You don't just go to a tattoo artist on the corner for a tattoo like this. Normally, a sak yant tattoo is applied by a wicha practitioner or Buddhist monks, who use a mai sak, a long, sharp bamboo stick or a khem sak, which is a long metal spike. Often, the script is inspired from Pali incantations, but many designs come from visions that different masters received while meditating. I would recommend you get a consultation when the master is in a good mood, yet not feeling particularly whimsical.
It's possible to find yantra designs incorporating figures from pre-Buddhist animist beliefs, particularly animal spirits and other legendary beings. Lao don't often engage in this anymore. These tattoos are presently falling out of practice in Cambodia, although the tradition has its most legendary roots there. This is partially a consequence of Year Zero which erased many of the artistic and spiritual minds from Cambodia in an effort to reboot their culture.

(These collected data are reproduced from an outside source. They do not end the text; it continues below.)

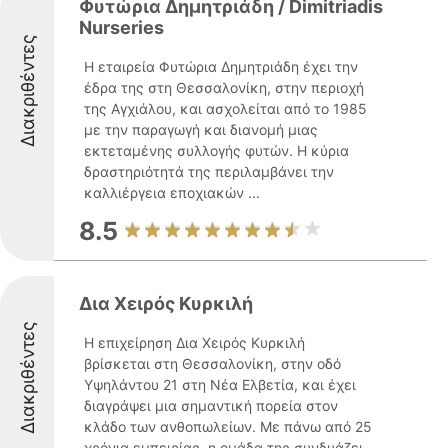
Φυτώρια Δημητριάδη / Dimitriadis
Nurseries
Διακριθέντες
Η εταιρεία Φυτώρια Δημητριάδη έχει την
έδρα της στη Θεσσαλονίκη, στην περιοχή
της Αγχιάλου, και ασχολείται από το 1985
με την παραγωγή και διανομή μιας
εκτεταμένης συλλογής φυτών. Η κύρια
δραστηριότητά της περιλαμβάνει την
καλλιέργεια εποχιακών ...
8.5
Δια Χειρός Κυρκιλή
Διακριθέντες
Η επιχείρηση Δια Χειρός Κυρκιλή
βρίσκεται στη Θεσσαλονίκη, στην οδό
Υψηλάντου 21 στη Νέα Ελβετία, και έχει
διαγράψει μια σημαντική πορεία στον
κλάδο των ανθοπωλείων. Με πάνω από 25
χρόνια εμπειρίας, η ομάδα της συνδυάζει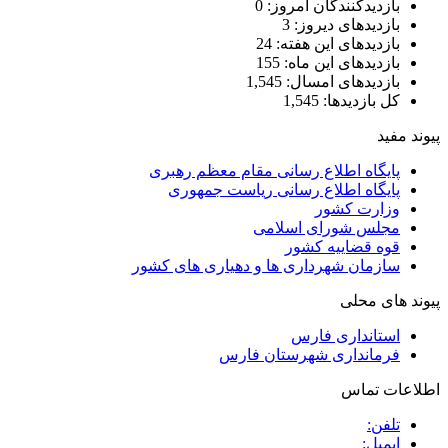
بازدیدکنندگان امروز:
0
بازدیدهای دیروز:
3
بازدیدهای این هفته:
24
بازدیدهای این ماه:
155
بازدیدهای امسال:
1,545
کل بازدیدها:
1,545
پیوند مفید
پایگاه اطلاع رسانی مقام معظم رهبری
پایگاه اطلاع رسانی ریاست جمهوری
وزارت کشور
مجلس شورای اسلامی
قوه قضاییه کشور
سازمان شهرداری ها و دهیاری های کشور
پیوند های محلی
استانداری فارس
فرمانداری شهرستان فارس
اطلاعات تماس
تلفن:
ایمیل: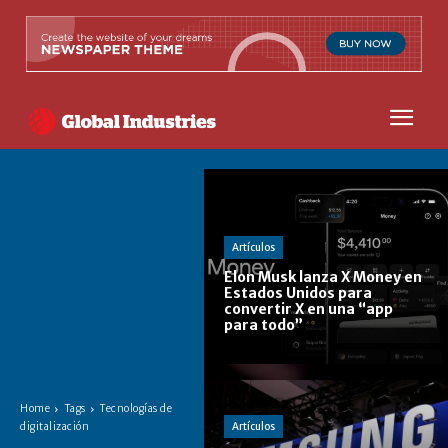
Artículos
Elon Musk lanza X Money en
Estados Unidos para
convertir X en una “app
para todo”
Home
Tags
Tecnologías de
Artículos
digitalización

However, it's possible we'll see a resurgence in the tradition in the next few decades, but also a number of charlatans who will not be qualified in the traditional sense to apply these tattoos.
Traditionally, one doesn't go to get one until one has a consultation and the monk decides you need one, over other karmic remedies available. To make a mark upon a human's skin is a very serious statement, from the traditional point of view of the region. As author Frank Chin once explained to me, "Your skin is your first gift from your parents, why would you make a blemish on it?"
But if it comes down to needing a tattoo, sometimes you need a small one, sometimes you need a very elaborate design. It's typically a very unique tattoo customized for your karmic need, rather than just walking in and shouting "I need a bad-ass tiger for protection!"
A sak yant tattoo is definitely not something where you want an amateur doing it, someone who gets the letter wrong in the wrong place, undermining its protective value.